JSE-listed real estate investment trust (REIT) Attacq, owner of Mall of Africa, announced that Edcon exposure, (25 499sqm at 31 December 2018, down from 29 262sqm at 30 June 2018) will settle at 22 945sqm of primary gross lettable area (PGLA) by 1 October 2019 for an estimated 3% of the REIT’s effective PGLA. Contractual gross monthly rental at this time will be R3.2m, down from R4.1m at 30 June 2018.
Owner of Sandton City, Liberty Two Degrees’ (L2D), says Edcon currently occupies 5.3% of its current portfolio, which is expected to reduce to 4.3% of gross lettable area (GLA) by 31 December 2019.
Redefine Properties, SA’s second-largest REIT and owner of Centurion Mall, has a hefty retail portfolio that at 31 August 2018 comprised 1.4m sqm of GLA.

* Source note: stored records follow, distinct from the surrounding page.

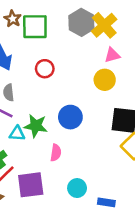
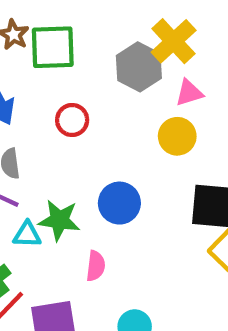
gray hexagon: (81, 22) -> (139, 67), moved

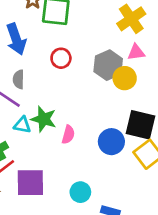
gray hexagon: (139, 67) -> (108, 65), moved
blue circle: (119, 203) -> (111, 142), moved
pink semicircle: (96, 266) -> (68, 135), moved

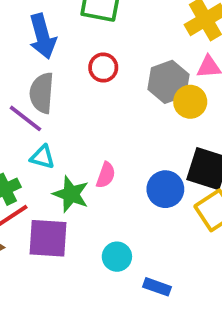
gray semicircle: (18, 79) -> (42, 93), size x1.5
green star: (44, 119) -> (71, 194), moved

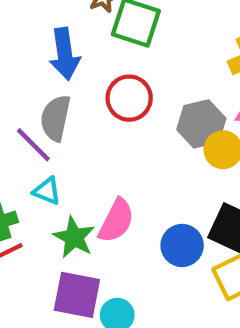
red circle: (103, 68) -> (129, 98), size x1.4
pink semicircle: (106, 175) -> (116, 221), size x1.5
purple square: (48, 238) -> (77, 295), moved

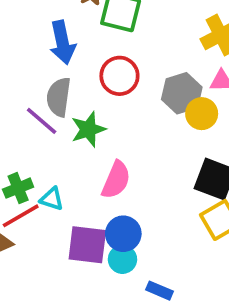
cyan triangle: (47, 191) -> (52, 199), moved
green star: (74, 237) -> (88, 129), moved, turned 30
blue circle: (182, 245) -> (123, 234), moved

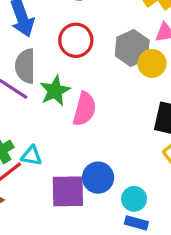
pink semicircle: (116, 180) -> (84, 109), moved
cyan circle: (122, 259) -> (134, 199), moved

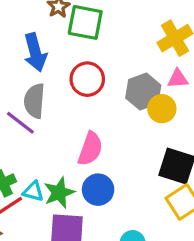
green star: (55, 91) -> (59, 193), moved
blue circle: (98, 178) -> (98, 190), moved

The REIT is a significant landlord to Edcon with GLA exposure of 78 760sqm (down from 122 856sqm at August 2018) housing the Edgars and Jet brands.
Redefine’s equity contribution will amount to R54.6m, the REIT says. As a consequence, Redefine will receive 100% of its rental due from Edcon on 56 788sqm representing in force leases for profitable Edcon stores.
Redefine has also agreed to rental reductions up to a maximum amount of R13.8m over a two-year period in respect of leases totaling 21 972sqm.
Other major players in the listed property sector have yet to make their formal announcements on the recapitalisation process.
Some like Hyprop Investments Limited, owner of super-regional mall Canal Walk, have significant exposure to Edcon.
At 31 December 2018 that amounts to 9.4% of GLA (66 781sqm) and 7.6% of gross income.
Speaking at Hyprop’s interim financial results for the six months to December 2018, newly-appointed CEO Morné Wilken says that almost 7 600sqm of Edcon’s total 67 000sqm floorspace has already been taken back and mostly re-tenanted.
Hyprop has, in principle, agreed to support the Edcon restructuring proposal with a reduction in rentals, compensated for by equity participation in Edcon, says Wilken.
“While that will impact distributable earnings in the 2019 and 2020 financial years by 0.8% and 2.3% respectively, it is considered an acceptable limitation of the risk,” he says.
Others like top-performing SA REIT and low-LSM focused Fairvest Property Holdings have insignificant Edcon exposure.
In Fairvest’s case that’s a mere 0.8% and exposure is only to the still well-trading Jet Stores. “That,” CEO Darren Wilder tells finweek “was not by chance, but by strategy.”